Mr. Korenblum tries to get around this by having any foreign consultants or new employees at Souktel enter the West Bank via the land border in Jordan. He gives them an official letter of invitation and then simply holds his breath. To his frustration, a recent hire on the software team who's also Canadian was stuck in Amman after being turned away by Israeli officials.

Perhaps the most annoying impediment to conducting business at Soutkel, which happens on a day-to-day basis, is the failure of two politically divided phone networks to provide consistent service. Because the Palestinian and Israeli networks have different international calling agreements, anyone making long-distance calls on a regular basis requires two phones.

"I can take my Israeli mobile into Ramallah and I can call Kenya on that," Mr. Korenblum says, "but if I try to use my Palestinian phone, it could get blocked. You'd never sit in your office in Toronto with an American cell phone in your pocket just in case you want to call someone in England and can only do so on Verizon. Really, I don't know of anywhere else in the world where you'd find this situation."

There's also plenty of red tape when it comes to registering a business, filling out tax forms or starting a new project. It can delay schedules for months, which is what happened shortly after MENA Geothermal got the go-ahead to build a geothermal heating and cooling system at the American University of Madaba in Jordan, what it said was the largest such system in the Middle East and North Africa.



"We were faced with a Technicolor web of bureaucracy," says Mr.

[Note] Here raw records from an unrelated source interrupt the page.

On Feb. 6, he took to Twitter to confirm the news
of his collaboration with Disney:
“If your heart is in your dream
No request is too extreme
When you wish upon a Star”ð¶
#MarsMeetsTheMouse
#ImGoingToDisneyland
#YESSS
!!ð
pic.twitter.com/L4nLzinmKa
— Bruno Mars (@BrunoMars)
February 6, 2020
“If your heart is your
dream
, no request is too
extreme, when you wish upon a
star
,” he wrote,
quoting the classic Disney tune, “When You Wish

Al Sabawi.

"Before we could begin, the Jordanian government forced us to submit approvals from the Ministry of Public Works, the Ministry of Industry and Trade, the Ministry of the Interior, the Jordanian Intelligence Agency, the Prime Minister's Office, the Ministry of Water, the Ministry of Energy, the Ministry of Environment, the Jordanian Contractors' Union and the Jordanian Engineering Association."

However, none of these obstacles are stopping either entrepreneur.

Mr. Korenblum recently moved Souktel into a bigger office space in the upscale Al-Tireh neighbourhood of Ramallah. He now has 10 employees, has expanded his service into Jordan, Morocco, Somalia and the new South Sudan, while also preparing to launch a text-messaging service for aid workers and business owners in Haiti who want to take part in the rebuilding efforts. The company is projecting revenue increase of 200 per cent this fiscal year to $750,000.

MENA is doing similarly well. The company, certified by the Canadian GeoExchange Coalition , has seen its annual revenue grow to $1.6-million, while staffing has expanded to 20 employees. Mr. Sabawi was recently named one of the world's top energy entrepreneurs by online media outlet Global Post.

As one of the few at Souktel able to enter and exit the West Bank with relative ease, Mr. Korenblum sees first-hand the contrast between doing business in a liberated and progressive country and one that's trying to grow but remains stuck in persistent political conflict.

Nonetheless, he believes Canadian entrepreneurs can play a crucial role in helping to overcome this.

"Because of their situation, Palestinians are constantly suffering from a lack of exposure to the latest expertise, whatever field it may be; Canada, meanwhile, has an incredible amount of expertise to offer," he says.

"So if you can't bring Mohammed to the mountain, pardon the pun, you bring the mountain to Mohammed.

"The more we can get Canadian business leaders to come to Palestine and share their expertise, the more we contribute to their economy."